June 2 Festa Della Repubblica Celebrations in Italy

June 2 marks the Festa della Repubblica  – Feast of the Republic – in Italy.  The day commemorates a 1946 referendum in which the Italian people voted to decide their form of government — monarchy or republic — in a tense and chaotic climate following the end of Fascism and the Second World War. Though controversy about irregularities in counting the votes were numerous, Italy was declared a republic.  After 85 years of reign the monarchy ended, and the members of the House of Savoy were exiled.

To celebrate the Festa della Repubblica, a grand military parade is held in Rome, presided over by the President of the Republic, currently Giorgio Napolitano.  The Prime Minister (currently Silvio Berlusconi) and other public figures will be in attendance.

Giorgio Napolitano called for national unity on this day, but Italy feels anything but united.  Political squabbles are continuous, scandals and muckraking a daily occurrence, and political parties with vastly different points of view struggle to form a coalition based on keeping themselves in power rather than offering a coherent agenda for the country.  Umberto Bossi, the founder of the Lega Nord political party and a member of parliament, has often called for northern Italian regions to secede from Italy.  Current legislation under discussion aims to silence journalists, while proposing limits to wiretapping that opponents say will benefit criminals, and magistrates are threatening to go on strike in protest. 

I see a country in a fragile state of balance, and have the sense that Italians are scrambling in a free for all to grab what they can before the current government falls.

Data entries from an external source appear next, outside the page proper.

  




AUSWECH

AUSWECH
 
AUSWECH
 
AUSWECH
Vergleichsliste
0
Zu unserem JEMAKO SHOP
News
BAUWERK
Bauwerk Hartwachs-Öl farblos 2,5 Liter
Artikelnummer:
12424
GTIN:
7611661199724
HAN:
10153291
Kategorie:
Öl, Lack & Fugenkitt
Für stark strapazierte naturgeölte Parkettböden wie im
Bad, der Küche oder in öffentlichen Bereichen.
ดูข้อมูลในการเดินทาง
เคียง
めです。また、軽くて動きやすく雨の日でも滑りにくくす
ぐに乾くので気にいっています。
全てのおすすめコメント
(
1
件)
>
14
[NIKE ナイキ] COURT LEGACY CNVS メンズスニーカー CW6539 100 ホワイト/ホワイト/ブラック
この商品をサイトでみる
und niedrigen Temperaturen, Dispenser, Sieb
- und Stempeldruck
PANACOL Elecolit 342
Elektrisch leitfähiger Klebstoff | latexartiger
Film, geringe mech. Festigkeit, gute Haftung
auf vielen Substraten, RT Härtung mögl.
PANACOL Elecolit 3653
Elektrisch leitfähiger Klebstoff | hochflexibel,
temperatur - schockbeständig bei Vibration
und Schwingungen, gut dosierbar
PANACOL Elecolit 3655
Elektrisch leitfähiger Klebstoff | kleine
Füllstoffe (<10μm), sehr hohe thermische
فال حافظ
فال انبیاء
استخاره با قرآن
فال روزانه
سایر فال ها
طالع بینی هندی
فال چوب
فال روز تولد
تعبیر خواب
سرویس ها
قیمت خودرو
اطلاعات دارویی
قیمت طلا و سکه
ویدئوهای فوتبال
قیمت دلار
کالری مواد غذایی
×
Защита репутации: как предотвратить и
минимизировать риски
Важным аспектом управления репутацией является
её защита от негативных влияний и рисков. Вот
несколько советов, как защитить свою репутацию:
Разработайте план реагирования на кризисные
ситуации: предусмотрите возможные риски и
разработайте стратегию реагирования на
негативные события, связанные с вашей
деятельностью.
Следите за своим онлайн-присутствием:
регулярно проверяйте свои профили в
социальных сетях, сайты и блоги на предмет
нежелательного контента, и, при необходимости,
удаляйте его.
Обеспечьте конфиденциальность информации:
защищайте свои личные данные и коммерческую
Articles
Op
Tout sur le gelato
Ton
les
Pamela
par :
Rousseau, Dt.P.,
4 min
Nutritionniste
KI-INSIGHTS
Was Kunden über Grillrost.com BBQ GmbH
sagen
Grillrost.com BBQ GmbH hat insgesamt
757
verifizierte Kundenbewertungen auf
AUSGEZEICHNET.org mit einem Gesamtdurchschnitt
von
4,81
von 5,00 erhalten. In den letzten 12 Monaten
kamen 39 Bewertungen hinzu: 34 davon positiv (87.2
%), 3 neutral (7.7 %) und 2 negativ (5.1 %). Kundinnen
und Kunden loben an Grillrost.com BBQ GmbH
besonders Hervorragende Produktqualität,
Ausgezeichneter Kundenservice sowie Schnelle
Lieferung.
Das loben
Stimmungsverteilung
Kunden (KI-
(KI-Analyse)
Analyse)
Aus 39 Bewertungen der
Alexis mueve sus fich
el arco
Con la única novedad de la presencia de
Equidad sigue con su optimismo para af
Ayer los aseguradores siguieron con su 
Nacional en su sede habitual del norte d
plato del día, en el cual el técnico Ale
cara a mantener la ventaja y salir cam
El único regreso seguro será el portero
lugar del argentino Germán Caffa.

Though this is hardly new, it is still painfully sad. During my 22 years in Italy, the only time Italy felt truly united was in 2006, when it won the soccer World Cup.  At least for a few weeks the citizens of Italy were all proud to be Italian.  

All that said, I’ll be celebrating just the same, with the hope that fervently believing in the Republic is the first step to actually having one.  Viva l’Italia!